Even the most diligent and thorough home inspector can occasionally miss critical items. While this certainly doesn’t happen often, it’s important to know if you’re protected and what to do if you suspect you might be liable for a defect in a home that you’ve inspected. Here, we’ll outline what home inspectors may be liable for, how to protect yourself against liability, and what type of insurance you should carry to protect yourself and your business best.
Are home inspectors liable for missing defects?
You’re probably familiar with the thorough inspection checklist for the main systems in a home. These systems include the foundation, structure, roof, plumbing, and electrical. Within these categories, there are many things home inspectors will look for. That checklist is there to help prevent you from forgetting to check specific areas and help create a thorough and detailed inspection report for the homeowner.

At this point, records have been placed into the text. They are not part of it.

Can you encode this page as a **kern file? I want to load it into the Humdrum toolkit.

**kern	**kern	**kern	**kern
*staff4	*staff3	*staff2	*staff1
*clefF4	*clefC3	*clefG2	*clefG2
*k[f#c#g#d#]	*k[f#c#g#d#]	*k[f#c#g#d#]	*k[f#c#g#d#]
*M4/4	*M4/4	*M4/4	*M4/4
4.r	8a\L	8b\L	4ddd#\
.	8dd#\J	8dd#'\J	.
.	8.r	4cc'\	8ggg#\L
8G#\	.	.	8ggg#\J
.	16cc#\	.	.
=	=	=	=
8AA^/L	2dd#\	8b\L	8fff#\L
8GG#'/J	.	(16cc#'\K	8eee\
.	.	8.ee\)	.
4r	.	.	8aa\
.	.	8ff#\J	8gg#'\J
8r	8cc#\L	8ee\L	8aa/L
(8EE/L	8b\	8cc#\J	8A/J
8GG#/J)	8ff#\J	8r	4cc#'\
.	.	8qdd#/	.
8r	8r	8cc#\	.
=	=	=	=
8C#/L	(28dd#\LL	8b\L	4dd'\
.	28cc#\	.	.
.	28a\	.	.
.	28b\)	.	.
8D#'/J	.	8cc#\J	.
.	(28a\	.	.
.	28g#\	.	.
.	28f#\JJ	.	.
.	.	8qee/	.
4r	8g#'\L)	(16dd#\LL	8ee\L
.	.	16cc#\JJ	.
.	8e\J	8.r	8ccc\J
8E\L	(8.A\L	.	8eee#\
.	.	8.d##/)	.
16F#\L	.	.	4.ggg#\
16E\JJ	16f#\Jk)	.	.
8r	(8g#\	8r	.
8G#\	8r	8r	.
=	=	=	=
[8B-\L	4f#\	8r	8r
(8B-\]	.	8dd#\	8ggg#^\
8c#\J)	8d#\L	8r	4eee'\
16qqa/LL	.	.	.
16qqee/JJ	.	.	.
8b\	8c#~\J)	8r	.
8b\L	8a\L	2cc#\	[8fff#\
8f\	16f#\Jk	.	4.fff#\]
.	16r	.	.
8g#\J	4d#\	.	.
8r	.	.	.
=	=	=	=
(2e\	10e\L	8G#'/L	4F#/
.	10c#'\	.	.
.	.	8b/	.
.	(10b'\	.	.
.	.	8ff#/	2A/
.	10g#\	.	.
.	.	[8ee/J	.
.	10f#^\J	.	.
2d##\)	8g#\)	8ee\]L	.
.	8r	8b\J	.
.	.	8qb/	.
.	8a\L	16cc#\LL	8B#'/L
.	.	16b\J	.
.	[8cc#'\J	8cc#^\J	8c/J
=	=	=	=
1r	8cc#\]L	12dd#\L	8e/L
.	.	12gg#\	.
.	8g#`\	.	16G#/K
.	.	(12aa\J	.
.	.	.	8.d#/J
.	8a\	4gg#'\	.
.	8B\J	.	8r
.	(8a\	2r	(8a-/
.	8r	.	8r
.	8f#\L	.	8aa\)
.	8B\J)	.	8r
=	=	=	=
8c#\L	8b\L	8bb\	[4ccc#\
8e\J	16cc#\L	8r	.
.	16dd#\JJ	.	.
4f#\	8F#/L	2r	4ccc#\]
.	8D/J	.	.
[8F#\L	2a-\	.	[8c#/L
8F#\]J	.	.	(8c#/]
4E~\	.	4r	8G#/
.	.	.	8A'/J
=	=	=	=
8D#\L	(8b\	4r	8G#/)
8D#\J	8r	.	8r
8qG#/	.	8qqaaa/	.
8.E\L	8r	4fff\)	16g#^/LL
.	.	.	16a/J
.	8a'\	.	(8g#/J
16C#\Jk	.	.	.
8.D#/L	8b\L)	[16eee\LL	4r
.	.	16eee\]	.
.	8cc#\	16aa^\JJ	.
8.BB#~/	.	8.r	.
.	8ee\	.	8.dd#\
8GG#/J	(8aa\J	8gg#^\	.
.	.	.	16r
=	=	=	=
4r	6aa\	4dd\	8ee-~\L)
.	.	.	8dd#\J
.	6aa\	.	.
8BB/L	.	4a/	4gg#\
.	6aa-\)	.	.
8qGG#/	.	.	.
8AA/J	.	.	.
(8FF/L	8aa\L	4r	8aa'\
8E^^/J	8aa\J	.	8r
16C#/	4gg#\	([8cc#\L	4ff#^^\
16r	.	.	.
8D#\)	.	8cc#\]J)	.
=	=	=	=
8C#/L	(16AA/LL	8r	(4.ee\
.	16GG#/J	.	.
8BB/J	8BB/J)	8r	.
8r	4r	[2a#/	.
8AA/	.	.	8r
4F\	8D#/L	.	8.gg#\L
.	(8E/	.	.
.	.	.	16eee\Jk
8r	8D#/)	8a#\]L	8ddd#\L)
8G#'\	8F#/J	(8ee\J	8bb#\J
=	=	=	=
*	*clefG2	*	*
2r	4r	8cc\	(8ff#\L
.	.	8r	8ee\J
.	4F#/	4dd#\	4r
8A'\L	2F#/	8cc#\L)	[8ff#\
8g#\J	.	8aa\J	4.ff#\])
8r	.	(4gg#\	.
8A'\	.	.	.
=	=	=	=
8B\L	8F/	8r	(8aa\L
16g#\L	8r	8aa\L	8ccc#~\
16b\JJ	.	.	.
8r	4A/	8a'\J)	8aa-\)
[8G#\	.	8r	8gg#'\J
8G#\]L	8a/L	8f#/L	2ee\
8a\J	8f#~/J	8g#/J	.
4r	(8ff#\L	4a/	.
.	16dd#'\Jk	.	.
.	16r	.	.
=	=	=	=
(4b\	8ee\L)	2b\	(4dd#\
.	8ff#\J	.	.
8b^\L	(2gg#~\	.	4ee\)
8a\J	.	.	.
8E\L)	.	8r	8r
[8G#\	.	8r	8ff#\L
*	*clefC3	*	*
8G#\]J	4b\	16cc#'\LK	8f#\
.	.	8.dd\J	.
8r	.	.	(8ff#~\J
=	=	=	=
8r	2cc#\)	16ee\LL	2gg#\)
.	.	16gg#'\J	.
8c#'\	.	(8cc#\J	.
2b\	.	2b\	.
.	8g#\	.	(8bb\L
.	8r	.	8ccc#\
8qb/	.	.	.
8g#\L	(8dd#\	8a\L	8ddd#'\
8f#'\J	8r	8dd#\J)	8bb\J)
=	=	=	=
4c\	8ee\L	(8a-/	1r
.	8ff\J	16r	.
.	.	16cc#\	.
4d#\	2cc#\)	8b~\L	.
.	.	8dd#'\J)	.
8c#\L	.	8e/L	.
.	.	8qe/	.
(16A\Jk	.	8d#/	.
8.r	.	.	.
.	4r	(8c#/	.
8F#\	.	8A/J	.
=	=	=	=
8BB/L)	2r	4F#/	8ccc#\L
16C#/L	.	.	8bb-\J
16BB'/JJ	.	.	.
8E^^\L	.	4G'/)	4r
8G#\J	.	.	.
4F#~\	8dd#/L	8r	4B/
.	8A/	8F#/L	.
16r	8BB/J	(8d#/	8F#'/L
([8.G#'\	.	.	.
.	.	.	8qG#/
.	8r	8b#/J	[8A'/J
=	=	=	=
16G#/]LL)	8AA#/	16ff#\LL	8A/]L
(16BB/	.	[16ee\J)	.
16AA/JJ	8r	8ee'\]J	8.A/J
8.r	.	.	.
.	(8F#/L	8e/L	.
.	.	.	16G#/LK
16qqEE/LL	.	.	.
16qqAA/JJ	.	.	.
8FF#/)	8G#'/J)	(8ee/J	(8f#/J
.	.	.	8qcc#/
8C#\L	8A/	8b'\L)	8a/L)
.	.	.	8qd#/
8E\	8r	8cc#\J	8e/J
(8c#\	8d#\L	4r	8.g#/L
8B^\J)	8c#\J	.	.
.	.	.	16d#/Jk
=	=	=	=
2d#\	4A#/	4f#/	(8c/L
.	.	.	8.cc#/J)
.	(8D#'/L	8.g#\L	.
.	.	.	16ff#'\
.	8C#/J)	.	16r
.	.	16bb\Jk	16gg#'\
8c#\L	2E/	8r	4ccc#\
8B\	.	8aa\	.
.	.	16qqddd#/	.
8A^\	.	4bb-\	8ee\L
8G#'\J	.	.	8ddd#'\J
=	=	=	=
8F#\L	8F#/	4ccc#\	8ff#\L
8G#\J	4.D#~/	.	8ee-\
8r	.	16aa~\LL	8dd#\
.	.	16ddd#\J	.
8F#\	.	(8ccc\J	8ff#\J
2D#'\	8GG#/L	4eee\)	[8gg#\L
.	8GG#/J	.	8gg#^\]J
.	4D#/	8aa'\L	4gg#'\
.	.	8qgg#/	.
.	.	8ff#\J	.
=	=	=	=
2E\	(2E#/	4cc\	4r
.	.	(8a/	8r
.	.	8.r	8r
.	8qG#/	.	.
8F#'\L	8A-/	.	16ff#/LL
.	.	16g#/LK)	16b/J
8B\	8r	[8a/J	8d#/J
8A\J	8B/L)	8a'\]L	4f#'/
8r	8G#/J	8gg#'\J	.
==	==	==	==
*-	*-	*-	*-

If there’s a defect in one of those areas on your home inspection list, and you missed it due to an oversight, you could be liable for that defect. However, there is a lot of nuance around your liability. The timeline of when the homeowner notices the defect and when the inspection was complete is important because it then becomes difficult to tell whether the damage or defect occurred after your inspection.
Adding to the potential murkiness of home inspection liability is that each state has its own rules around home inspections. Some states have more stringent, detailed regulations regarding what is covered by a home inspection, whereas some leave much of that to the home inspector to determine.
A factor that homeowners often conflate is that a home inspection, unless specifically noted, only covers up to the surface finish of the home and doesn’t go beyond the walls or closed surfaces. This is the case with roofs as well, as the inspector is responsible for observing and reporting on the roof’s condition. However, they are not obligated to go on the roof and can only make an assessment from a place of removed observation.
How to avoid liability
- Ensure you have a signed contract before doing all inspections
It can be easy, especially if your new clients are easy-going, open, and seem trustworthy, to forget to get a signed contract. Whatever the reason this might fall by the wayside, it’s imperative to ensure that you have your contract signed before you begin work. This provides a safety net for yourself, your business, and the homeowners.
- Take photos
Taking detailed photos has become common practice in home inspections, but its importance can’t be overstated. If there’s a question about a defect that may or may not have been present during your inspection, and you can provide a photo of that specific element, that could be an open and closed issue.
Not to mention, your homeowners will likely find those photos extremely helpful in interpreting your report and identifying the issues you cover.
- Document everything
Equally important as photos are written documentation of everything you assess during your home inspection. Good documentation helps you keep things straight, as no doubt it’s easy to mix up small details when you do so many inspections, but it also provides a legal backstop for you if there is a question of liability in the future.
- Have the right insurance
Insurance is one of those things that can be easy not to think about, but you’ll find yourself neverendingly grateful for it when you do need it. Chances are, throughout your career as a home inspector, you’ll need to rely on your insurance more than once. Making sure you have the right level of coverage is essential to protect your business. More on this in the next section!
Home inspection liability insurance
As a professional who does their job inside other people’s homes, it shouldn’t be surprising that insurance will be very important for you. The question is, what level of insurance will best protect you and how do you make that decision? Home inspectors have two types of insurance that protect you in different ways. Below, we’ll discuss their differences and whether it’s worth it for you to have one or both.
General liability insurance
General liability insurance is something that almost anyone whose job involves being in the homes of others will carry. This type of insurance prevents you from hurting yourself inside someone else’s home during the course of your job and accidentally damaging part of their home while you’re doing an inspection.
Say you’re looking around the foundation of the client’s home and accidentally knocked a rock with your boot, causing it to crack or chip a basement window. It’s an accident, but the repair will take money and time. Without general liability insurance, the cost is solely on you to pay for this repair. In this case, the damage is relatively small and you may not even want to go through your insurance at all. However, it illustrates the kind of accident that easily happens on job sites.
As another example, a homeowner could have boxes stacked on an unstable shelf that topples, potentially hurting you and causing an injury. An accident like this is something else that general liability insurance could cover, potentially giving you some buffer time if you need to take a few days off work to recover.
Errors & Omissions Insurance
E&O insurance covers accidents and some personal injuries at a job site. Conversely, Errors & Omissions insurance covers mistakes you might make during the course of an inspection. If a client comes back after an inspection was done and alleges that you overlooked something that will cost them financial loss and makes accusations of negligence, Errors & Omissions insurance may cover any costs you incur from legal fees as a result of those allegations.
While we all hope for levelheaded, understanding, and easy to work with homeowners; still the necessity remains to hope for the best and prepare for the worst. Knowing the ins and outs of where you’re liable as a home inspector and how to protect yourself by avoiding any liability questions in the first place can help you sidestep tons of future headaches for both yourself and your clients. With a little research and planning, you’ll be well prepared to know where you stand in a liability conversation.